A Real Arenas, empresa criada pela WTorre para administrar o Allianz Parque, a casa do Palmeiras, tem dívidas atrasadas de quase R$ 70 milhões com o governo federal.
São 154 cobranças que totalizam R$ 43,2 milhões em débitos tributários e outros R$ 26,5 milhões em obrigações previdenciárias.
O valor total de exatos R$ 69.633.703,40 aparece no cadastro da dívida ativa da União, que não considera valores que tiveram acordos de parcelamento.
Segundo o site do governo federal, "dívida ativa é o nome que se dá para a base de dados que contém todos os créditos públicos que são devidos por pessoas físicas e jurídicas e que não foram pagos".
E pode ter consequências graves, de acordo com o site.
Quando uma empresa ou pessoa passa a ser devedor, "poderá sofrer restrição em seu crédito (protesto, inserção do SERASA, entre outros) e inclusive no seu próprio patrimônio (averbação pré-executória), podendo chegar a perder os seus bens (leilão judicial, adjudicação, por exemplo)".
A ESPN procurou a WTorre na manhã de quinta-feira (4) para ouvir o posicionamento da empresa sobre a dívida, mas não teve resposta até a publicação desse texto.
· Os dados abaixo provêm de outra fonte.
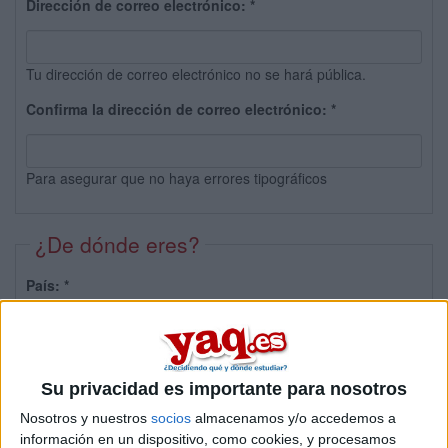
Dirección de correo electrónico:
*
Tu dirección de correo electrónico no se hará pública.
Confirma la dirección de correo electrónico:
*
Para asegurar que no haya errores tipográficos
¿De dónde eres?
País:
*
Provincia:
Su privacidad es importante para nosotros
Nosotros y nuestros
socios
almacenamos y/o accedemos a
información en un dispositivo, como cookies, y procesamos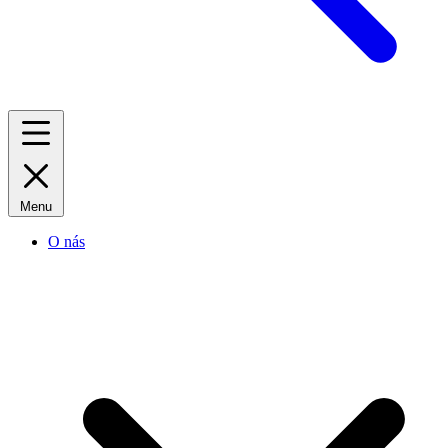
Menu
O nás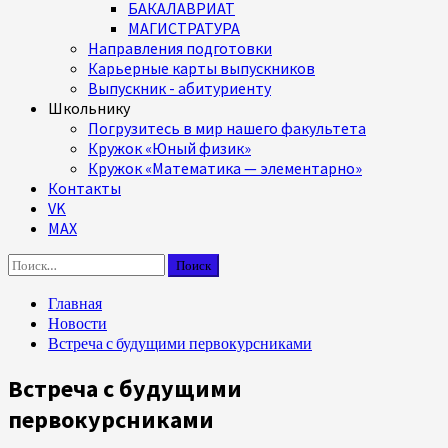
БАКАЛАВРИАТ
МАГИСТРАТУРА
Направления подготовки
Карьерные карты выпускников
Выпускник - абитуриенту
Школьнику
Погрузитесь в мир нашего факультета
Кружок «Юный физик»
Кружок «Математика — элементарно»
Контакты
VK
MAX
Найти:
Главная
Новости
Встреча с будущими первокурсниками
Встреча с будущими
первокурсниками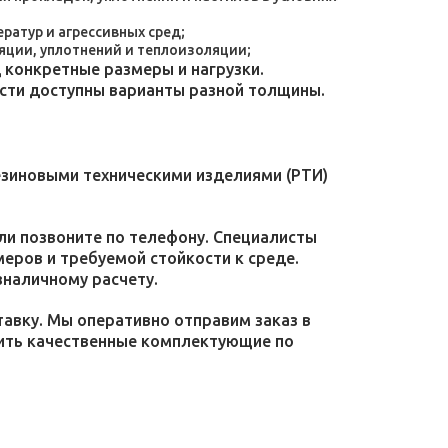
атур и агрессивных сред;
яции, уплотнений и теплоизоляции;
конкретные размеры и нагрузки.
ости доступны варианты разной толщины.
езиновыми техническими изделиями (РТИ)
или позвоните по телефону. Специалисты
меров и требуемой стойкости к среде.
зналичному расчету.
тавку. Мы оперативно отправим заказ в
пить качественные комплектующие по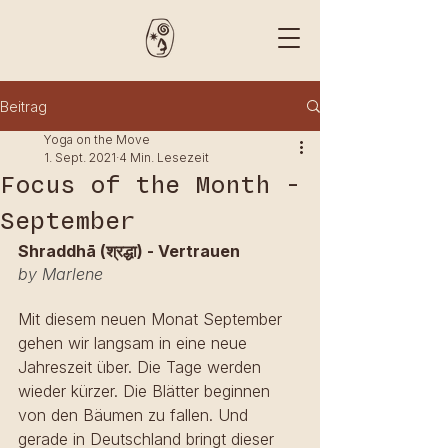
Beitrag
Yoga on the Move
1. Sept. 2021
4 Min. Lesezeit
Focus of the Month -
September
Shraddhā (श्रद्धा) - Vertrauen
by Marlene
Mit diesem neuen Monat September 
gehen wir langsam in eine neue 
Jahreszeit über. Die Tage werden 
wieder kürzer. Die Blätter beginnen 
von den Bäumen zu fallen. Und 
gerade in Deutschland bringt dieser 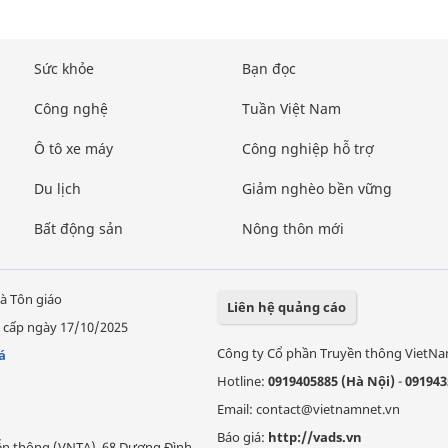
Sức khỏe
Bạn đọc
Công nghệ
Tuần Việt Nam
Ô tô xe máy
Công nghiệp hỗ trợ
Du lịch
Giảm nghèo bền vững
Bất động sản
Nông thôn mới
à Tôn giáo
Liên hệ quảng cáo
 cấp ngày 17/10/2025
Công ty Cổ phần Truyền thông VietN
á
Hotline:
0919405885 (Hà Nội)
-
091943
Email: contact@vietnamnet.vn
Báo giá:
http://vads.vn
Viễn thông (VNTA), 68 Dương Đình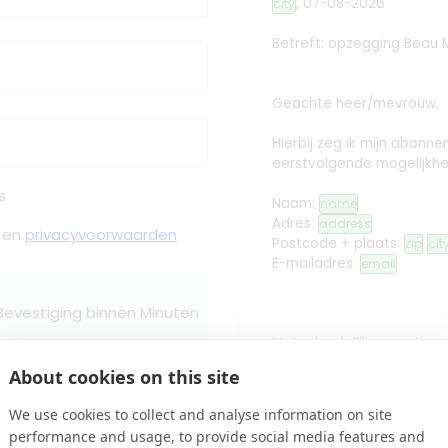
,
07-08-2026
city
Betreft: opzegging
Beau 
Geachte heer/mevrouw,
Hierbij zeg ik mijn abon
eerstvolgende mogelijkhe
s
Naam:
name
Adres:
address
en
privacyvoorwaarden
Postcode + plaats:
zip
cit
E-mailadres:
email
 Bevestiging binnen Minuten
Met vriendelijke groet,
About cookies on this site
edit
Handtekening toev
Controleren
We use cookies to collect and analyse information on site
performance and usage, to provide social media features and
name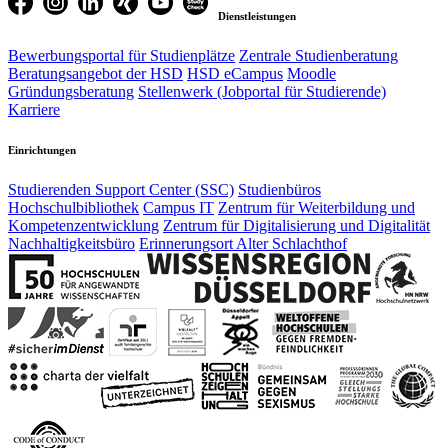
Dienstleistungen
Bewerbungsportal für Studienplätze
Zentrale Studienberatung
Beratungsangebot der HSD
HSD eCampus
Moodle
Gründungsberatung
Stellenwerk (Jobportal für Studierende)
Karriere
Einrichtungen
Studierenden Support Center (SSC)
Studienbüros
Hochschulbibliothek
Campus IT
Zentrum für Weiterbildung und
Kompetenzentwicklung
Zentrum für Digitalisierung und Digitalität
Nachhaltigkeitsbüro
Erinnerungsort Alter Schlachthof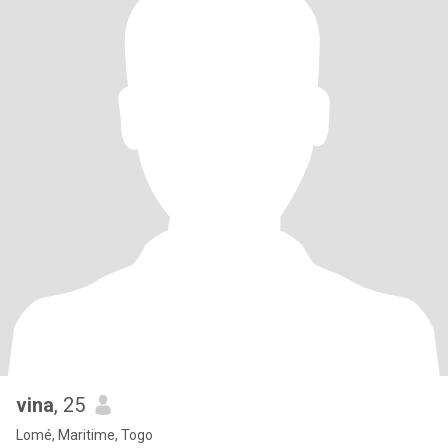
vina
, 25
Lomé, Maritime, Togo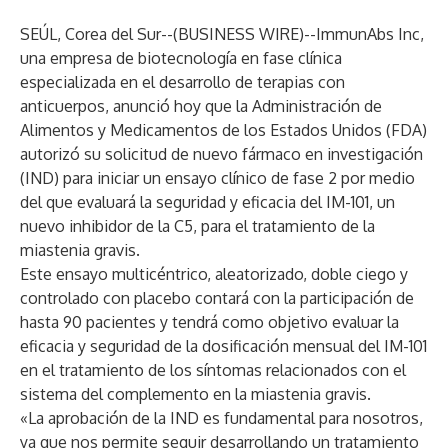
SEÚL, Corea del Sur--(
BUSINESS WIRE
)--
ImmunAbs Inc,
una empresa de biotecnología en fase clínica
especializada en el desarrollo de terapias con
anticuerpos, anunció hoy que la Administración de
Alimentos y Medicamentos de los Estados Unidos (FDA)
autorizó su solicitud de nuevo fármaco en investigación
(IND) para iniciar un ensayo clínico de fase 2 por medio
del que evaluará la seguridad y eficacia del IM-101, un
nuevo inhibidor de la C5, para el tratamiento de la
miastenia gravis.
Este ensayo multicéntrico, aleatorizado, doble ciego y
controlado con placebo contará con la participación de
hasta 90 pacientes y tendrá como objetivo evaluar la
eficacia y seguridad de la dosificación mensual del IM-101
en el tratamiento de los síntomas relacionados con el
sistema del complemento en la miastenia gravis.
«La aprobación de la IND es fundamental para nosotros,
ya que nos permite seguir desarrollando un tratamiento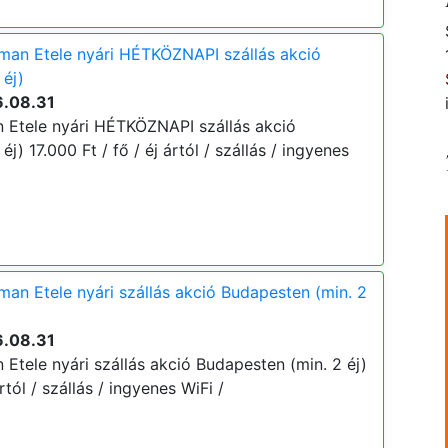
man Etele nyári HÉTKÖZNAPI szállás akció
 éj)
6.08.31
 Etele nyári HÉTKÖZNAPI szállás akció
j) 17.000 Ft / fő / éj ártól / szállás / ingyenes
an Etele nyári szállás akció Budapesten (min. 2
6.08.31
Etele nyári szállás akció Budapesten (min. 2 éj)
rtól / szállás / ingyenes WiFi /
A posição da empresa será registrada assim que ela acontecer.
A companhia e o Palmeiras têm uma longa lista de episódios de desavenças desde a inauguração do estádio, em 2014.
O clube estima que a WTorre lhe deve R$ 160 milhões.
A empresa também tem dinheiro a receber do Palmeiras.
As duas partes também já brigaram por cadeiras, camarotes, agenda de shows e pelo gramado do Allianz Parque.
Mais recentemente, desde que houve troca no comando da empresa, as partes têm se reaproximado.